The testimony of Mina Ubbing, president and CEO of Fairfield Medical Center (Lancaster, Ohio), suggested a more favorable view of the impact of group purchasing. Ubbing said that her employer, a 222-bed acute-care facility, saved more than $1 million per year by purchasing a substantial portion of its equipment and supplies from Amerinet (St. Louis), which also provides “education, assistance in negotiating for non-Amerinet products, and benchmarking“ of unspecified aspects of Fairfield's performance.

According to Ubbing, the cost in salaries to bring purchasing operations in-house would be “at least $400,000.“ However, she admitted that Amerinet requires Fairfield to obtain a waiver to purchase from other vendors, which provide “about 37%“ of the hospital's equipment and supply needs.

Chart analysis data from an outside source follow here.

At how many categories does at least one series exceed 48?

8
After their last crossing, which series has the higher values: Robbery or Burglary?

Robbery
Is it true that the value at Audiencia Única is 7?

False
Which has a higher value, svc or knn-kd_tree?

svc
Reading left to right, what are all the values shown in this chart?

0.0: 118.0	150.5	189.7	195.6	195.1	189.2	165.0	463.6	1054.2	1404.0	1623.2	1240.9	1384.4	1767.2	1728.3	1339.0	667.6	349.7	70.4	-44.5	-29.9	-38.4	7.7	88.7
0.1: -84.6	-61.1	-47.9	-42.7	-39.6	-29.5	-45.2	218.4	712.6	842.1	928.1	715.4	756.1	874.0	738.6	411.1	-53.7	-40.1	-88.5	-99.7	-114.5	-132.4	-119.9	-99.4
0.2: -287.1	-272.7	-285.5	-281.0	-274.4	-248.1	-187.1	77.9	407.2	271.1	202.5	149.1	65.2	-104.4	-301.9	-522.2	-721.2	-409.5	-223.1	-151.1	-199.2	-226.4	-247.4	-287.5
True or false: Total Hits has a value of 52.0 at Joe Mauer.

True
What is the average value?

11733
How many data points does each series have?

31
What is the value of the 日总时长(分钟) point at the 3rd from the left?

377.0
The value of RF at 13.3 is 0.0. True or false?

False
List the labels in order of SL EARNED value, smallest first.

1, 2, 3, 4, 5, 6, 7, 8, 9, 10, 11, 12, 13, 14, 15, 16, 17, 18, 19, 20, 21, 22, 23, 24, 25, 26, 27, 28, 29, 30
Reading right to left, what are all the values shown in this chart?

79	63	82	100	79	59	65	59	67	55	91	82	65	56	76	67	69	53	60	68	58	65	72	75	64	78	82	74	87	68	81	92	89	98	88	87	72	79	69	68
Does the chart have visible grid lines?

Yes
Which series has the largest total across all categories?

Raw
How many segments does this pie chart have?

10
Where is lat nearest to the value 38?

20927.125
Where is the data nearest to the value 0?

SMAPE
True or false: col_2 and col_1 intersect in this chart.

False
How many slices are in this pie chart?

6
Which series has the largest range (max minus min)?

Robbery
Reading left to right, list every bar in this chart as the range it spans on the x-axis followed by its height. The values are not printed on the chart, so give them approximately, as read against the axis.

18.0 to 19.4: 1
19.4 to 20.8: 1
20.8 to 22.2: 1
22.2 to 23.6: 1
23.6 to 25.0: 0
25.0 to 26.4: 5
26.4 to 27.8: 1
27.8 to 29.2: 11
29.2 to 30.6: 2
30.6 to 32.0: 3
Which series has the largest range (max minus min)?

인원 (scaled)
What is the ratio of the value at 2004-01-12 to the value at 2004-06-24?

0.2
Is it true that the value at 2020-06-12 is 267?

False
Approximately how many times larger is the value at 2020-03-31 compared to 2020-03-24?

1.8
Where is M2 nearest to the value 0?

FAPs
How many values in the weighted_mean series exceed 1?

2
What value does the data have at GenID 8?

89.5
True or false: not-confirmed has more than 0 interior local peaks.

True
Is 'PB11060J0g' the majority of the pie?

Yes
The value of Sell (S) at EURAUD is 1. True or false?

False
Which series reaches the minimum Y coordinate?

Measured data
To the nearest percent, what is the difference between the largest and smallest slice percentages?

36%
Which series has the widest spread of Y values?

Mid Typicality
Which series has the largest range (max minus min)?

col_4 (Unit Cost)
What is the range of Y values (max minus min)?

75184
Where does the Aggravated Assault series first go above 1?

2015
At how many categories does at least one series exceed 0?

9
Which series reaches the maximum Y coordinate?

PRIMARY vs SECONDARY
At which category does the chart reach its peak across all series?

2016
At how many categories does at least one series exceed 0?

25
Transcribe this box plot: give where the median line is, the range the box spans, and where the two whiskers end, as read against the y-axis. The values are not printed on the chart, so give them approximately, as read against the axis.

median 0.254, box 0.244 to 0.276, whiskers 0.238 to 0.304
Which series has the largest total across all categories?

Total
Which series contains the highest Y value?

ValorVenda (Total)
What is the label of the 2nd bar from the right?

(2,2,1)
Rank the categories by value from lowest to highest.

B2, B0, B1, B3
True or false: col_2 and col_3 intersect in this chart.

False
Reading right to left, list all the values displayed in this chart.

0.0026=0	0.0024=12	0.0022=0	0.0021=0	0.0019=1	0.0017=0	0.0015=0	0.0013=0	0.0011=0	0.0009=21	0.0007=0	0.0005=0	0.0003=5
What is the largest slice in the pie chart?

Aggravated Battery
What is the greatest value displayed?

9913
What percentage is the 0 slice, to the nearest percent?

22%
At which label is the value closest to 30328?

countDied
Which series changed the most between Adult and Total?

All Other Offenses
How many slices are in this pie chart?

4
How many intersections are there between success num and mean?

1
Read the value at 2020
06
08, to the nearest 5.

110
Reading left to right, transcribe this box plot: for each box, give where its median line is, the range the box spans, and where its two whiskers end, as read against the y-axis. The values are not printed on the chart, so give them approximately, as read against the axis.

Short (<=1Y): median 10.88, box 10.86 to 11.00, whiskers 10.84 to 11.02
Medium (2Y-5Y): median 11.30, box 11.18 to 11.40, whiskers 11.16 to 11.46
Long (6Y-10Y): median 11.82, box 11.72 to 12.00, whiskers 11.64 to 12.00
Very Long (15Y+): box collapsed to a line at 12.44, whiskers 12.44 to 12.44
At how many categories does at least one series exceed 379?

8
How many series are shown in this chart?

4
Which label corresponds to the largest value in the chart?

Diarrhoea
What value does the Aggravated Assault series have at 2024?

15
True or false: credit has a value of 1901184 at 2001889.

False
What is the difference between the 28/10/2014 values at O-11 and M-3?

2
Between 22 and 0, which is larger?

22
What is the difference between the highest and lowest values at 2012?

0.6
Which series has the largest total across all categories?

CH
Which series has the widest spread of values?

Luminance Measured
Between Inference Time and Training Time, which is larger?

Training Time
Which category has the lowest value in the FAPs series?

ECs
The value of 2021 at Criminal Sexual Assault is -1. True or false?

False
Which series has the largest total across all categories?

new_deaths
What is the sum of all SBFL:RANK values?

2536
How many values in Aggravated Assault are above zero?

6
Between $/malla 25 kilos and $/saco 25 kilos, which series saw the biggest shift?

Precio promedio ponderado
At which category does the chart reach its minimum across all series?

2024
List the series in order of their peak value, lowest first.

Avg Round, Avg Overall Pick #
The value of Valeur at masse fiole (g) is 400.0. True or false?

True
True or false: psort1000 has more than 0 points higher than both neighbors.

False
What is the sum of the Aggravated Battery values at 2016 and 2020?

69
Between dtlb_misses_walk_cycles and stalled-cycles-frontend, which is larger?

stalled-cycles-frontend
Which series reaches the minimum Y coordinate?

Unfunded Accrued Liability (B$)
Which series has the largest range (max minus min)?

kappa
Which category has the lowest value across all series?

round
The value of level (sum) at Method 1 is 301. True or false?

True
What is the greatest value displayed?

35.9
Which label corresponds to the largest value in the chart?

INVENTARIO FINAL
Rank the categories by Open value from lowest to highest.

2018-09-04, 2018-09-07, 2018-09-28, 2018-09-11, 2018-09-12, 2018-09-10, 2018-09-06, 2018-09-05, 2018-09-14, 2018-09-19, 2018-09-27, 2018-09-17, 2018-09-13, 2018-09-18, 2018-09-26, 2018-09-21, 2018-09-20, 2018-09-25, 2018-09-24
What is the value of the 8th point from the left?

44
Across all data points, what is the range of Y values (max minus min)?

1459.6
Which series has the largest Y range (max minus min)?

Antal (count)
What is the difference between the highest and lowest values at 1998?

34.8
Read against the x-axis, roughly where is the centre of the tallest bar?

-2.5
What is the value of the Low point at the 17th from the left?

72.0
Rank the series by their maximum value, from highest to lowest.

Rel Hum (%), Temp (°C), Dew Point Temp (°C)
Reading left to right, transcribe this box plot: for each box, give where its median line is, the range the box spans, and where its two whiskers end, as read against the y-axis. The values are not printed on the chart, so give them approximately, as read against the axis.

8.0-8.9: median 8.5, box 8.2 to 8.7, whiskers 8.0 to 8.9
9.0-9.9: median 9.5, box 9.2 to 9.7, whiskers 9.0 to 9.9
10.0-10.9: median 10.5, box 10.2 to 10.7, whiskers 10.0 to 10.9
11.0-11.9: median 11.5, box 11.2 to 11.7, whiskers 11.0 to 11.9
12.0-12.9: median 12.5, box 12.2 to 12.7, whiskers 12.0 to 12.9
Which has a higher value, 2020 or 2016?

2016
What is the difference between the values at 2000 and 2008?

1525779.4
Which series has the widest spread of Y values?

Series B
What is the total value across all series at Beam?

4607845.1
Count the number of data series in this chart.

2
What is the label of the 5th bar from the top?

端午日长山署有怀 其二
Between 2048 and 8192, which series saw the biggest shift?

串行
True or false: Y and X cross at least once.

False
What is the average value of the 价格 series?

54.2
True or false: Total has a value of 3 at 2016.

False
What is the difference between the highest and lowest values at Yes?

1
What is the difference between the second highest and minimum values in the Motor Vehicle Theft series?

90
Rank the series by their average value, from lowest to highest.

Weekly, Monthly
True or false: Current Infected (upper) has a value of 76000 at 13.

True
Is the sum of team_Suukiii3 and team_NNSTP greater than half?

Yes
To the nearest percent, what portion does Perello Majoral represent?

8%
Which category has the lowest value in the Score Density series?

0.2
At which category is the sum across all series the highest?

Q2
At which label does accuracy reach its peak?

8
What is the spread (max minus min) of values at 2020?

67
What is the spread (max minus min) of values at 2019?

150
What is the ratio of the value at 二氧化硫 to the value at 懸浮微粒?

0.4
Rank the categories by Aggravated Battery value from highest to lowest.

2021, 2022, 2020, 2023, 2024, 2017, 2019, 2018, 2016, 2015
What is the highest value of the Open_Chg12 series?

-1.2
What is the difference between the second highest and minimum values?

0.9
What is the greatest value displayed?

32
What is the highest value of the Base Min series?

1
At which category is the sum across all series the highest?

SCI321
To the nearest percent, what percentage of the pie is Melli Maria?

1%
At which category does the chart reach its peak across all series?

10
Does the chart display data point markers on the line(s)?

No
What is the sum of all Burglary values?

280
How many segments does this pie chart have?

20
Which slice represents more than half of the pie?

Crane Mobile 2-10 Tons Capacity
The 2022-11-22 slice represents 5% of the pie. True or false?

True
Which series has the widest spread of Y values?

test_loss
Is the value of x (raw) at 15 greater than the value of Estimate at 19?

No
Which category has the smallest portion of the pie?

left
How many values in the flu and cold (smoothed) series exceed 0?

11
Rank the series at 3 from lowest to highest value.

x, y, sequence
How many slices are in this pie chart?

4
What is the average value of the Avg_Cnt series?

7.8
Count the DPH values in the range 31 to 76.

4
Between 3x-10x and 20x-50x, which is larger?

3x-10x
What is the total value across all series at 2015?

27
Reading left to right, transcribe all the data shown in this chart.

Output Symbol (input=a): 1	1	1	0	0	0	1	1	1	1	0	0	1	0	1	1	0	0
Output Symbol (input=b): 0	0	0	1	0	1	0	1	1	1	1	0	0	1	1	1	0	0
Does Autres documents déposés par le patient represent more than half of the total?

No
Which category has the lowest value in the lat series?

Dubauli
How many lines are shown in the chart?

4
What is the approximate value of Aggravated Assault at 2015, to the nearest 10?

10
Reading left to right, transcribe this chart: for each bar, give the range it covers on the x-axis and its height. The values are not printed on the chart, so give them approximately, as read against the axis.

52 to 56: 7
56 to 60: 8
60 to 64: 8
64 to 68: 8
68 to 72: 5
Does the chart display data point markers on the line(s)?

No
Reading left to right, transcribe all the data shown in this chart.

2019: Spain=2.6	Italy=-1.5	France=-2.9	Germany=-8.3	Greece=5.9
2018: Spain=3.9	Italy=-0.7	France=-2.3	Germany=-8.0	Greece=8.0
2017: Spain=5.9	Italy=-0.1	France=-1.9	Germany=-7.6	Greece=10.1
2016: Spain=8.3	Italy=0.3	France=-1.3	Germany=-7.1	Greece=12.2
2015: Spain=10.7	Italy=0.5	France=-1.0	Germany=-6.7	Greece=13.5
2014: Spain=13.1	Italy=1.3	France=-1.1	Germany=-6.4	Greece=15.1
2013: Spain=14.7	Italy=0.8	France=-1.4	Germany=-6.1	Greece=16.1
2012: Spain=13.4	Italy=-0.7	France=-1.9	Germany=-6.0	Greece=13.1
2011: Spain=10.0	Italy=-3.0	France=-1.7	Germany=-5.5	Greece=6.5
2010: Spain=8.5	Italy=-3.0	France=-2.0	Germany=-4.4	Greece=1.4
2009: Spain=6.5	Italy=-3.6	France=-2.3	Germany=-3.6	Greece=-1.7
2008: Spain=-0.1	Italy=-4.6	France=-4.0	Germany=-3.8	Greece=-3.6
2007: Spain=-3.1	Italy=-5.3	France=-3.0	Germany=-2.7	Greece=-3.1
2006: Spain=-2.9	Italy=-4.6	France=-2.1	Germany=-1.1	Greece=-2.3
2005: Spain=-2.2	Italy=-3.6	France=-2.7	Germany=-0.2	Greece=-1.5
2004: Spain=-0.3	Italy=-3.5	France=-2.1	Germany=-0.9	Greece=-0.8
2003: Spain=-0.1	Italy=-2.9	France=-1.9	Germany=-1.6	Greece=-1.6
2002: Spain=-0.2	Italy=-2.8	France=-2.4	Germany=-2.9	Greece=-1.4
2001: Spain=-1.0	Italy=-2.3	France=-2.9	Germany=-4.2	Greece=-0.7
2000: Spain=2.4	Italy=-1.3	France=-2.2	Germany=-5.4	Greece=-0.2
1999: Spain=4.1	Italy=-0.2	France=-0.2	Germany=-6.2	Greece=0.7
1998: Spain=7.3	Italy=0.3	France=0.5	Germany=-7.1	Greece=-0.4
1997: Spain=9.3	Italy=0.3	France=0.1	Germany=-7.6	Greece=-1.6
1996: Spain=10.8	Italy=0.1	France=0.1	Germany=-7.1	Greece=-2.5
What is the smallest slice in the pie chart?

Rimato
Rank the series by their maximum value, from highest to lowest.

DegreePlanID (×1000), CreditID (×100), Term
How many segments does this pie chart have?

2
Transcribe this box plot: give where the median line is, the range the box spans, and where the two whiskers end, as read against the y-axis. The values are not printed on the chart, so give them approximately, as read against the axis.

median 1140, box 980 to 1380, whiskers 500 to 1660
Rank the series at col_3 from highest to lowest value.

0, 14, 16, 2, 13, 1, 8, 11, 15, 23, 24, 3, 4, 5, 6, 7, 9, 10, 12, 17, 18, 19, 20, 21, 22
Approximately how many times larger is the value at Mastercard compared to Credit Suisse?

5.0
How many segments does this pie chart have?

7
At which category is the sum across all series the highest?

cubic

Sen. Charles Schumer (D-New York) was a late addition to the hearing, announcing that he was “burning up“ over “industry people who are making record profits“ and the prospect that hospitals that band together to save money may “end up looking like the bad guys.“

He insisted that GPOs are “making a real effort“ to tighten down on unethical practices and characterized the elimination of safe harbor as “throwing out the baby with the bathwater.“

However, DeWine assured Schumer that the committee's purpose was “how to fine tune“ the operations of GPOs rather than do away with them altogether. Kohl added that he did not think it sounded right for the GPO industry to suggest that Congress should “go away“ and forsake its oversight of the industry.